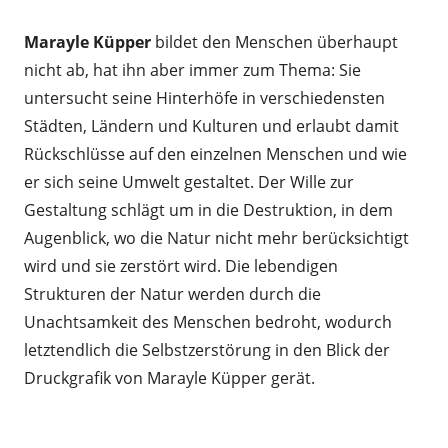
Marayle Küpper
bildet den Menschen überhaupt
nicht ab, hat ihn aber immer zum Thema: Sie
untersucht seine Hinterhöfe in verschiedensten
Städten, Ländern und Kulturen und erlaubt damit
Rückschlüsse auf den einzelnen Menschen und wie
er sich seine Umwelt gestaltet. Der Wille zur
Gestaltung schlägt um in die Destruktion, in dem
Augenblick, wo die Natur nicht mehr berücksichtigt
wird und sie zerstört wird. Die lebendigen
Strukturen der Natur werden durch die
Unachtsamkeit des Menschen bedroht, wodurch
letztendlich die Selbstzerstörung in den Blick der
Druckgrafik von Marayle Küpper gerät.
.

- - - - - - -

● REQUIREMENT: Reproduce the text of the material above word for word, leaving the pictures out of your answer.

● EXERCISE OUTPUT:
Marayle Küpper
bildet den Menschen überhaupt
nicht ab, hat ihn aber immer zum Thema: Sie
untersucht seine Hinterhöfe in verschiedensten
Städten, Ländern und Kulturen und erlaubt damit
Rückschlüsse auf den einzelnen Menschen und wie
er sich seine Umwelt gestaltet. Der Wille zur
Gestaltung schlägt um in die Destruktion, in dem
Augenblick, wo die Natur nicht mehr berücksichtigt
wird und sie zerstört wird. Die lebendigen
Strukturen der Natur werden durch die
Unachtsamkeit des Menschen bedroht, wodurch
letztendlich die Selbstzerstörung in den Blick der
Druckgrafik von Marayle Küpper gerät.
.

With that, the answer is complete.